Representatives from gay organizations sided with the CDC on surrogate tests of blood but firmly opposed taking any action to screen blood donors, saying the screening would pose serious civil rights questions.

“So-called ‘fast-lane’ gays are causing the problem and they are just a minority of male homosexuals,” offered Dr. Bruce Voeller, representing the National Gay Task Force. “You’ll stigmatize at the time of a major civil rights movement a whole group, only a tiny fraction of whom qualify as the problem we are here to address…. Also, many gays don’t self-identify as such and won’t respond to the questionnaire.”

Representatives from hemophiliac organizations were stunned by the gay perspective. What about a hemophiliac’s right to life? they asked.

After a lunch break, the blood bankers returned even more resolutely opposed to blood testing, arguing almost solely on fiscal grounds.

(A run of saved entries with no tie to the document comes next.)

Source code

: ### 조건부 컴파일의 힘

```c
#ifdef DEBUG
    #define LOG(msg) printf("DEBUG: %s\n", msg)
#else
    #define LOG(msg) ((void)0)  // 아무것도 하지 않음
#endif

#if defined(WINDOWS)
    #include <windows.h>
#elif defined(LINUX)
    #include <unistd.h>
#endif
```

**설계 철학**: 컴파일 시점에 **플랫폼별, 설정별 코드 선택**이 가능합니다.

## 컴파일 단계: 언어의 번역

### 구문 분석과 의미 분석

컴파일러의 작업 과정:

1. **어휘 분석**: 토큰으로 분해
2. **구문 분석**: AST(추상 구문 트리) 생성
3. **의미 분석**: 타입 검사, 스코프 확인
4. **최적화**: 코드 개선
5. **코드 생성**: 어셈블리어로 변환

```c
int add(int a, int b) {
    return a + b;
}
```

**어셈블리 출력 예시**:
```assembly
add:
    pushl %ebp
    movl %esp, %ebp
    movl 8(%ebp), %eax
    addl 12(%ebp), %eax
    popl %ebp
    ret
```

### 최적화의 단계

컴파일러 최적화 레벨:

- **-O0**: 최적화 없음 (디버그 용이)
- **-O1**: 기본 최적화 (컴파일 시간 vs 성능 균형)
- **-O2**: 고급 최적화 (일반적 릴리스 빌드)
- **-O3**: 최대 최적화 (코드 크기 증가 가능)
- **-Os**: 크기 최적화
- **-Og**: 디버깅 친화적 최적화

Although largely run by non-profit organizations like the Red Cross, the blood industry represented big money, with annual receipts of a billion dollars. Their business of providing the blood for 3.5 million transfusions a year was threatened. Already the high cost of blood had created new markets for self-donation. Prices had to be competitive, blood bankers knew. The cost of testing for hepatitis antibodies, Kellner from the New York Blood Center suggested, would be $100 million annually for the entire nation. That was simply too much. Instead, he proposed, perhaps, some pilot studies in New York, Los Angeles, and San Francisco.

The for-profit blood-products manufacturers, however, did not enjoy the cartel on their merchandise that the non-profit blood centers held. With the fear of direct competition for their market, the spokesman for Alpha Therapeutic Corporation announced that his firm, which manufactured Factor VIII, would immediately begin screening donors and exclude all people in high-risk groups, including all gays, whether or not they appeared to be “fast-lane.” The position infuriated the gay representatives.

The goal of the meeting was to forward some consensus recommendations to Dr. Edward Brandt, who, as Assistant Secretary for Health of the U.S. Department of Health and Human Services, headed the Public Health Service. At the end of the meeting, CDC’s Jeffrey Koplan, who was chairing it, began proposing consensus recommendations. Bruce Voeller suggested a resolution opposed to deferral of high-risk donors; the proposal was defeated soundly on a voice vote. Other proposals met similar fates or were modified so extensively that they were rendered meaningless. The meeting adjourned with no recommendation or agreed-upon course of action. Things would simply go on as they were, as if nothing was happening.